For three years running, the Sundance Film Festival has provided me with my list-topping favorites—the ones I've hung onto for months. First came Boyhood in 2014—and who didn't melt at Richard Linklater's 12-years-in-the-making triumph? Then I was crushed by Brooklyn in 2015, along with the finest performance of the decade, courtesy of Saoirse Ronan. Then last year in Park City, I was stomped by Manchester by the Sea, now en route to Oscar glory. So if I came into this year's edition with a high bar (and a little skepticism), who could blame me? Happily, I had no reason to be worried. Glorious films, many of them unexpected, were there to greet me. Here are my top 10 titles in no particular order. See them all.
A Ghost Story As lovely, mysterious and cosmic as horror movies get, David Lowery's eerie grief drama—starring some dude under a sheet—cast a love-it-or-hate-it spell over Sundance. (The correct folks were in the "love it" camp.) Interrupted by death, a couple's love finds a weird way forward, in this slice of supernatural risk-taking. Rooney Mara eats an entire pie alone in her kitchen. Isn't that enough to raise your curiosity?
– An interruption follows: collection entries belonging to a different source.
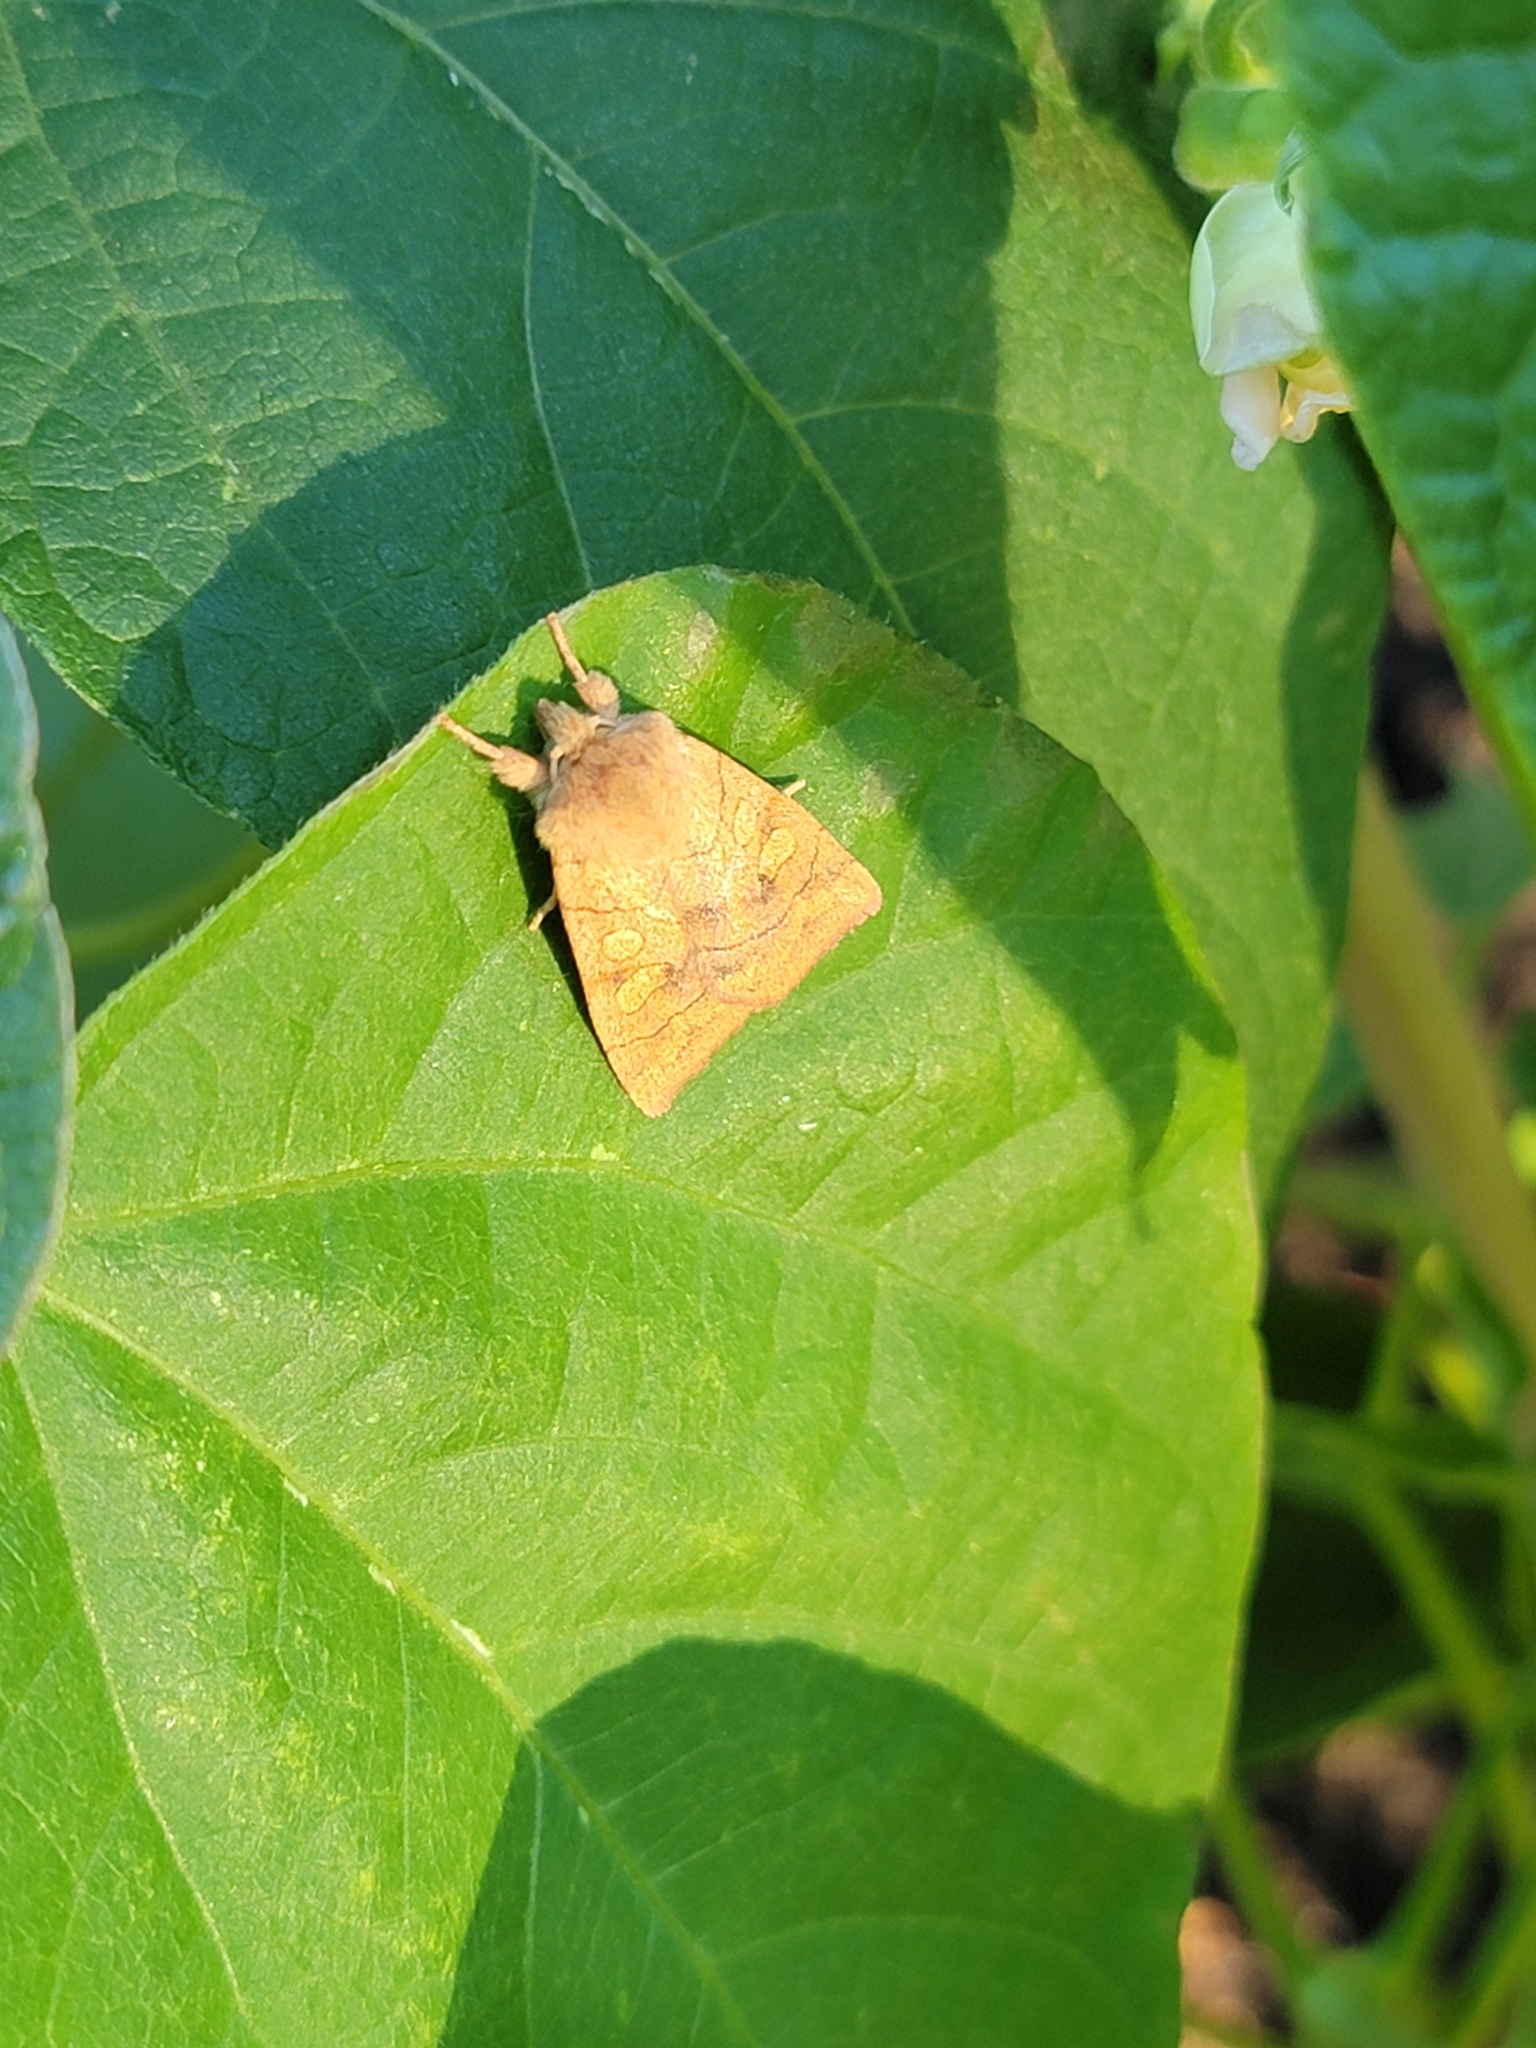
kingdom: Animalia
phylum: Arthropoda
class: Insecta
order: Lepidoptera
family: Noctuidae
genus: Enargia
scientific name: Enargia infumata
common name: Smoked sallow
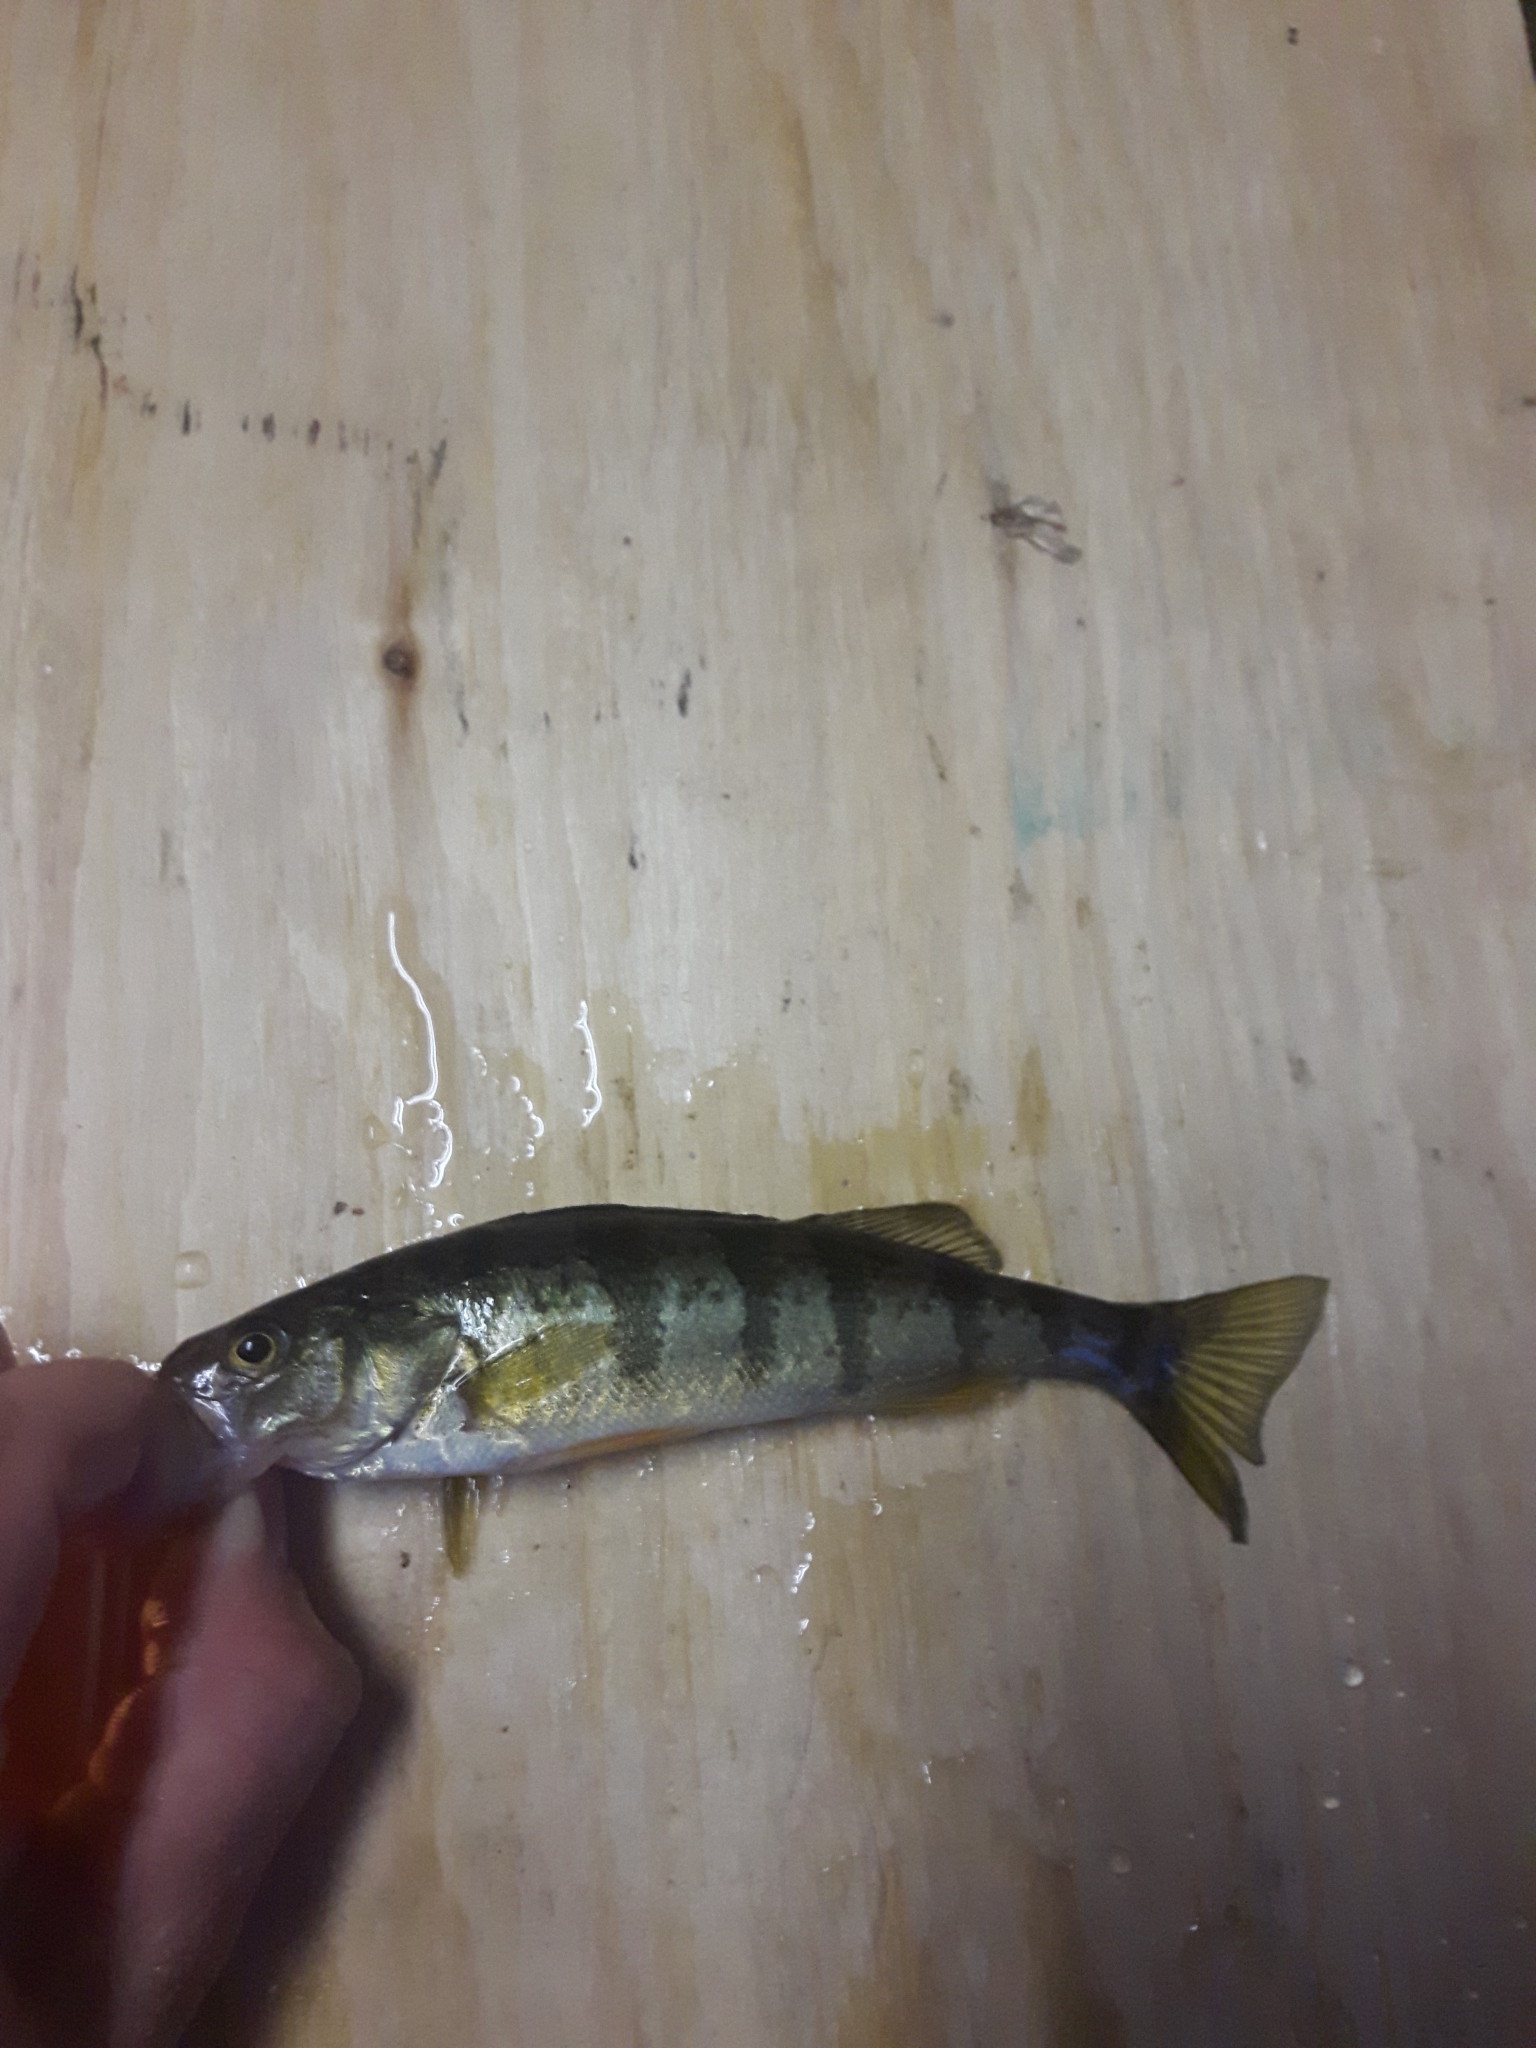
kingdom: Animalia
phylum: Chordata
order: Perciformes
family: Percidae
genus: Perca
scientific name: Perca flavescens
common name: Yellow perch
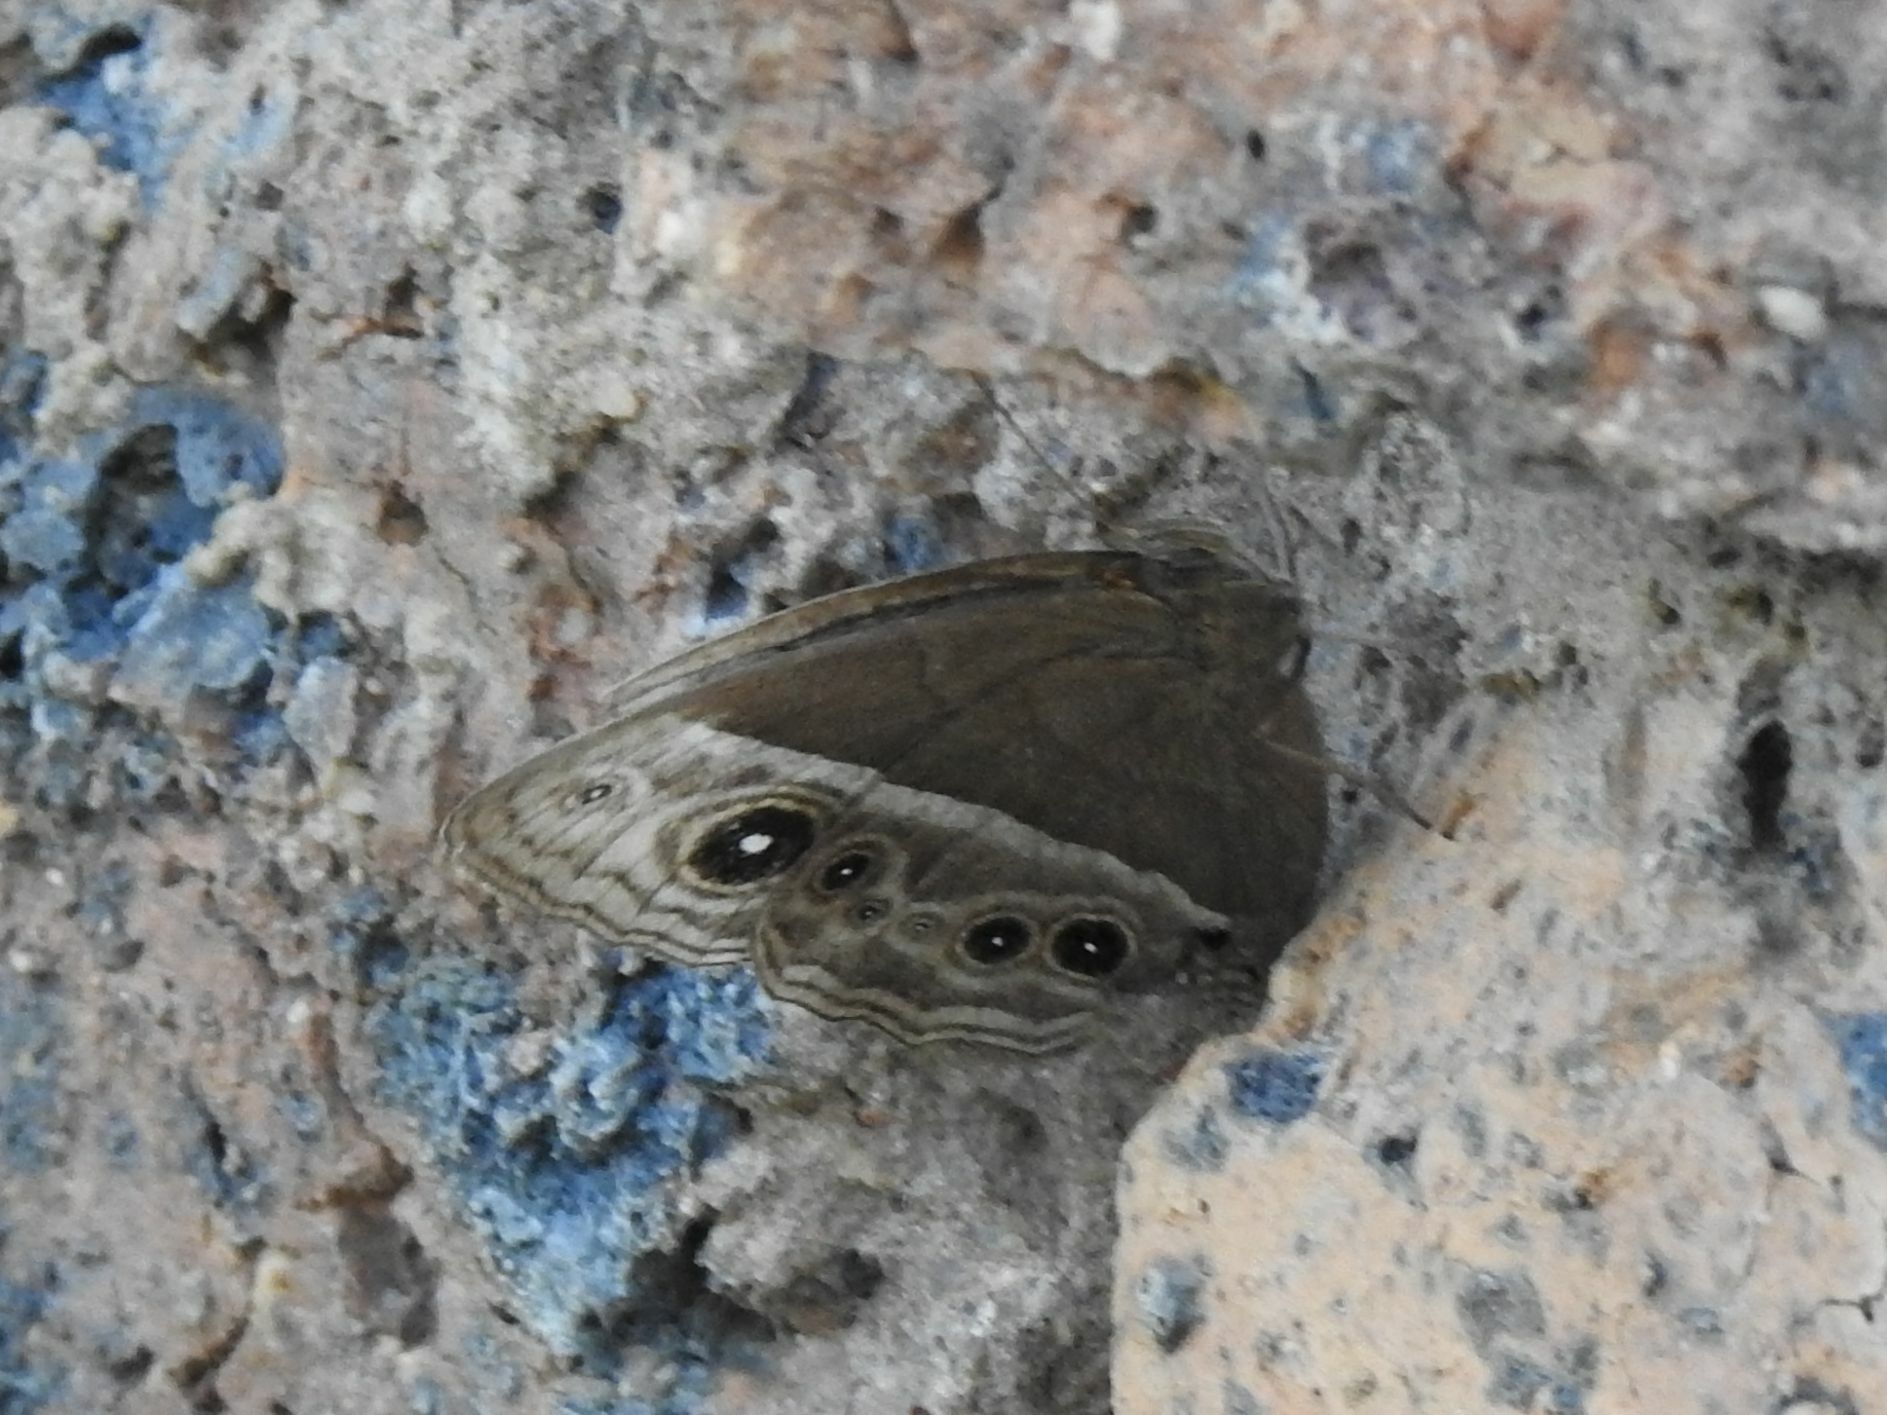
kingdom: Animalia
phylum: Arthropoda
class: Insecta
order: Lepidoptera
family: Nymphalidae
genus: Mycalesis
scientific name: Mycalesis rhacotis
Read our full review
Where Is Kyra One might as well have asked: Where was Michelle Pfeiffer? The actor bounced back like she hadn’t been in years—like never before, really—in this superb, downbeat drama about a divorced Brooklyn woman slipping through the economic cracks. An intimate, necessary story shot on location in 18 days, the movie was a reminder of what real Sundance movies used to look like. Read our full review
I Don't Feel at Home in This World Anymore The eventual winner of this year's Grand Jury Prize (a worthy one), writer-director Macon Blair’s scuzzy justice quest was the movie of the moment, filled with distinctly American rage, splattery violence and plenty of dark laughs. The film played like a Trump-state Big Lebowski, with star Melanie Lynskey on a personal rampage against the "assholes." I saw this one early and immediately knew it was major. Read our full review
The Big Sick Adding some much needed cross-cultural tension to the Apatovian rom-com formula, actor-screenwriter Kumail Nanjiani broke out with this autobiographical girlfriend-in-a-coma comedy that signaled his arrival to the top. It worked like a heartbreaker and came with two secret weapons: Ray Romano and Holly Hunter, both uncorking magnificently real performances as parents wrecked by nervousness and, ultimately, acceptance. Read our full review
Walking Out I can't explain the tears that wet my face through much of this boy-and-dad survival story. I will say this: Someone needed to take up the mantle of inspired filmmaker Carroll Ballard (The Black Stallion), and co-directing brothers Alex and Andrew J. Smith were it. Suffused with Montana-shot gorgeousness, existential panic and bruised, hard-earned affection, the movie filled my heart to the brim. Read our full review
Oklahoma City A late-breaking favorite of mine, Barak Goodman’s thorough, ominous documentary was more than just a crucial piece of historical excavation of a terrible tragedy. Oklahoma City is nothing short of an essential primer on the rise of homegrown hate, tracing racist militia yahoos all the way back to the late '70s. As a country, we may have been distracted by 9/11 and the global fight against terror, but these people have only gotten bolder. Read our full review
Call Me by Your Name The undeniable emotional powerhouse of this year's festival, Luca Guadagnino's voluptuous coming-of-age gay romance transported me not only to northern Italy, but to a lazy summer's exchange of books, fruit, glances and power. I already cherished this director for I Am Love, A Bigger Splash and his unerring sense of adult sexiness. But with this one, he's leapt into the company of Bernardo Bertolucci. Read our full review
Beatriz at Dinner Screenwriter Mike White channeled his inner rage and unleashed this savage Buñuelian comedy, one that pits a toxic version of Donald Trump (John Lithgow in the festival's juiciest performance) against a soulful Mexican (Salma Hayek) who, for all her gentleness, might end up murdering this douchebag over dessert. The vibe was pure vengeance; I can't wait for more people to thrill to this film as I did.
Thoroughbred If The Witch didn't convince you that young Anya Taylor-Joy was the real thing, she's now got her own American Psycho to prove it. The movie has a steely sheen and an evil sense of humor: It's about extremely wealthy Connecticut teens with bad impulses. I'm aware that I was supposed to shed a tear for poor Anton Yelchin, giving his final (and best) performance, but I was too busy howling at how amazingly mean this thing was.
Mudbound The collected press flipped out and immediately went to DEFCON Oscar after this film's first screening concluded. But in the cold light of day, Dee Rees's post-WWII drama is a touch more literary than sensational. The film's interracial weave, however, is often glorious, and for that, I'm giving this title my tenth slot, knowing that it will continue to grow in my mind, as it has for days.